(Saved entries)
----------------------------------------

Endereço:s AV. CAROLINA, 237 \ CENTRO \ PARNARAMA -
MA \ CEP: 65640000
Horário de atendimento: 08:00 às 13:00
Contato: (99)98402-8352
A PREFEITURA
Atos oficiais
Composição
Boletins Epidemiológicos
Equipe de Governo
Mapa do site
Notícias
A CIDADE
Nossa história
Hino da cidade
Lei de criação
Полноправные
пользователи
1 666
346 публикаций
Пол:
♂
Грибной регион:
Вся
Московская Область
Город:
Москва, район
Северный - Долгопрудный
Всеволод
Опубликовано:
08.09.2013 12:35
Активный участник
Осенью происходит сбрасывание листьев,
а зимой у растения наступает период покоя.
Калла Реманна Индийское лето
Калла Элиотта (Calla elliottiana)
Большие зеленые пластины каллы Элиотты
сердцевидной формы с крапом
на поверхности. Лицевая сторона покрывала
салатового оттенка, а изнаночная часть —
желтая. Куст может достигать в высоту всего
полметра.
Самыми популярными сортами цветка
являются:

----------------------------------------

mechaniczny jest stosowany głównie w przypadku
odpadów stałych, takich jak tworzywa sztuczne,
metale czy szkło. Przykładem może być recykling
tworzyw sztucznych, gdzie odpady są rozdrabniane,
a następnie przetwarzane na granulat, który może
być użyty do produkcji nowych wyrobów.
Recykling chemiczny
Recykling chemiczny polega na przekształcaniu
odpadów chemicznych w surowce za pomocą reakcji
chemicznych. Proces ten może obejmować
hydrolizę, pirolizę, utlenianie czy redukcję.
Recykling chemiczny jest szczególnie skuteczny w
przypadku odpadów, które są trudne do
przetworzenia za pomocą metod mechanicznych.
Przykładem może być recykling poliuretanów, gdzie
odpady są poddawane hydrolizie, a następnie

----------------------------------------

__Exercise aim__. When you reach the line containing "Equipe de Governo" in the data above, start copying exactly, and stop after the line containing "сердцевидной формы с крапом".

__Answer to the problem__.
Equipe de Governo
Mapa do site
Notícias
A CIDADE
Nossa história
Hino da cidade
Lei de criação
Полноправные
пользователи
1 666
346 публикаций
Пол:
♂
Грибной регион:
Вся
Московская Область
Город:
Москва, район
Северный - Долгопрудный
Всеволод
Опубликовано:
08.09.2013 12:35
Активный участник
Осенью происходит сбрасывание листьев,
а зимой у растения наступает период покоя.
Калла Реманна Индийское лето
Калла Элиотта (Calla elliottiana)
Большие зеленые пластины каллы Элиотты
сердцевидной формы с крапом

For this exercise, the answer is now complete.